TASK DESCRIPTION
What you produce should match the records below precisely, except that images are removed.

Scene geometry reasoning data
+-------+

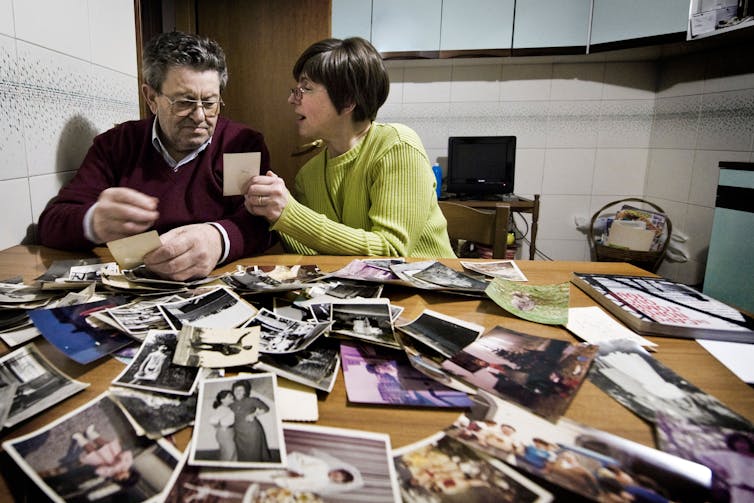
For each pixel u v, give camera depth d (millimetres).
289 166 2568
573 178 3369
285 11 2434
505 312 764
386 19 2951
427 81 3342
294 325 647
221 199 1345
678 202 2982
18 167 1112
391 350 602
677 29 2473
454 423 452
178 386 490
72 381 503
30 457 388
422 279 876
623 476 387
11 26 1055
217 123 1377
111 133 1296
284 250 1385
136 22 1683
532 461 402
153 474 374
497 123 3350
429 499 357
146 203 905
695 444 430
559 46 2875
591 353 605
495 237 1396
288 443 413
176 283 801
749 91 2441
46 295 747
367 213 1394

+-------+

OUTPUT OF THE EXERCISE
For each pixel u v, give camera depth d (millimetres).
289 166 2568
573 178 3369
285 11 2434
505 312 764
386 19 2951
427 81 3342
294 325 647
221 199 1345
678 202 2982
18 167 1112
391 350 602
677 29 2473
454 423 452
178 386 490
72 381 503
30 457 388
422 279 876
623 476 387
11 26 1055
217 123 1377
111 133 1296
284 250 1385
136 22 1683
532 461 402
153 474 374
497 123 3350
429 499 357
146 203 905
695 444 430
559 46 2875
591 353 605
495 237 1396
288 443 413
176 283 801
749 91 2441
46 295 747
367 213 1394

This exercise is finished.